Over the same period, the Singapore-listed real estate investment trust’s (S-REIT) net property income (NPI) from its office assets increased by about 25.5 percent to S$92.9 million in Q1 2023 from S$74.0 million in Q1 2022. Also, the rental reversion of its office assets edged up by 4.2 percent year-to-date in March 2023.

Meanwhile, the revenue of CICT’s mixed-use commercial properties grew by about 16 percent year-on-year from S$99.5 million to S$115.5 million in Q1 2023, while NPI climbed by around 13 percent from S$72.5 million to S$82.2 million on an annual basis.

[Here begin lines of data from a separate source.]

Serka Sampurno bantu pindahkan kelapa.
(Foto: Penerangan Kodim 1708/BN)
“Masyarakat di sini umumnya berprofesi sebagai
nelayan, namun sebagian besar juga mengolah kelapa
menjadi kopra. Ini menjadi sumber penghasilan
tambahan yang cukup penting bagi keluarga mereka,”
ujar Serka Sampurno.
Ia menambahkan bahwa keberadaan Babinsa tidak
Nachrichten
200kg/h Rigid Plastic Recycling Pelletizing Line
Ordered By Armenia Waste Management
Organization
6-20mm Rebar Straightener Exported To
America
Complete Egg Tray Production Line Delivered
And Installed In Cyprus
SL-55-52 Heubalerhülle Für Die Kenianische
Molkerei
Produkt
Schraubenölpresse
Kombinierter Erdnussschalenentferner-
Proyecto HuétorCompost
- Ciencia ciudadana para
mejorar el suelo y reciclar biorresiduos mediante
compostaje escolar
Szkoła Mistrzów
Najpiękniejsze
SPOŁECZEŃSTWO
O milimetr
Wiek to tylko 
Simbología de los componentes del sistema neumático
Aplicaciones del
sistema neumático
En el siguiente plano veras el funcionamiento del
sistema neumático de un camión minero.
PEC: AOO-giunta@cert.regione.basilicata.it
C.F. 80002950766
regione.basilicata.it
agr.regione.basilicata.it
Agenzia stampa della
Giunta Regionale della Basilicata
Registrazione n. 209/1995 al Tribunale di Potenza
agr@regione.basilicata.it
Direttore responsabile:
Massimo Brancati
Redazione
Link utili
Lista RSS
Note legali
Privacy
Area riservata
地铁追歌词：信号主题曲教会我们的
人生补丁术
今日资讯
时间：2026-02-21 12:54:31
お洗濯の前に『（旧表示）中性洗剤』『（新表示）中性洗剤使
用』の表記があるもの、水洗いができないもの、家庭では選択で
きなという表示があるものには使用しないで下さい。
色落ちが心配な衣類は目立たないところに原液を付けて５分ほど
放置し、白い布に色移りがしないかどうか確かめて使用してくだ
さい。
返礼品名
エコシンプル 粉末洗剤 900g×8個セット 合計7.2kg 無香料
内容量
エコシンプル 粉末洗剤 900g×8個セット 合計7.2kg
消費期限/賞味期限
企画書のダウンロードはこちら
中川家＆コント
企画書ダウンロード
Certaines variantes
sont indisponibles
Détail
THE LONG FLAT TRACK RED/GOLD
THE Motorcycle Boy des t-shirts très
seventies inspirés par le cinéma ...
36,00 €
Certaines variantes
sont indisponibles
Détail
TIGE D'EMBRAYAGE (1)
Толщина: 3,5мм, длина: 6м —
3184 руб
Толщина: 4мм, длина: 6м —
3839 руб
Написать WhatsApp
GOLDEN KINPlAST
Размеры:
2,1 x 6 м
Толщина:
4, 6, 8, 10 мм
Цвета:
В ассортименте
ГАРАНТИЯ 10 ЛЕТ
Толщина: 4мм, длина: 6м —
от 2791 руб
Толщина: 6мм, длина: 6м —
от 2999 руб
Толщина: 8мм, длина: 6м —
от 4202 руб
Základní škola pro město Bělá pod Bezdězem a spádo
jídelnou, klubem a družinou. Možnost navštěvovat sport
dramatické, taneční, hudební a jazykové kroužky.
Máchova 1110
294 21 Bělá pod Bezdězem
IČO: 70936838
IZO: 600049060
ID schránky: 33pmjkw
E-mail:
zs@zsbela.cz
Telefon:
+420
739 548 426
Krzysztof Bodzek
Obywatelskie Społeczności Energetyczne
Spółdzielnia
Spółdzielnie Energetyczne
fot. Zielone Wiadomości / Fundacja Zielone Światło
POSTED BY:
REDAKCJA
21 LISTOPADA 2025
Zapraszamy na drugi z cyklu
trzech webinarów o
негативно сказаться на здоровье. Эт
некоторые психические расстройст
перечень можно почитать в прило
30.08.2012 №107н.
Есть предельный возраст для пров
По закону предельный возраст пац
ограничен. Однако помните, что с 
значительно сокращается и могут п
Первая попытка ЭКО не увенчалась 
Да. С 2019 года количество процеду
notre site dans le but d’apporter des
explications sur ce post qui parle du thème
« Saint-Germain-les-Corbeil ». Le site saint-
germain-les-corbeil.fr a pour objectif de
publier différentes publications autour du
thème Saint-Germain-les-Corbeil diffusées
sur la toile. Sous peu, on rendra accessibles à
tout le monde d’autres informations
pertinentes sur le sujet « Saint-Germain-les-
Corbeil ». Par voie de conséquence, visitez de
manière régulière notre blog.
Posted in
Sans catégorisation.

The trust said Q1 2023’s financial performance was “boosted by full quarter contributions from acquisitions completed in H1 2022 and higher gross rental income from existing properties”. However, it was partially offset by higher operating expenses largely due to utilities and disposal of JCube in March 2022.

Aside from that, CapitaLand Integrated Commercial Trust disclosed that the committed occupancy rate of its office assets across the globe rose from 94.4 percent in Q4 2022 to 94.8 percent during the first three months of the year. In particular, that in Singapore inched up from 96.2 percent to 96.7 percent.

At the same time, the committed occupancy of all of its mixed-use commercial properties increased from 97.1 percent to 97.5 percent.

In addition, CICT said that the weighted average lease expiry (WALE) of its office assets and mixed-use commercial properties remained stable at 3.7 years and 5.4 years respectively.

Furthermore, based on office leasing enquiries received by the trust, the top 3 sectors by office space requirements (from 1,300 sq ft to 43,000 sq ft) were banking, insurance & financial services; IT, media & telecommunications; as well as maritime & logistics.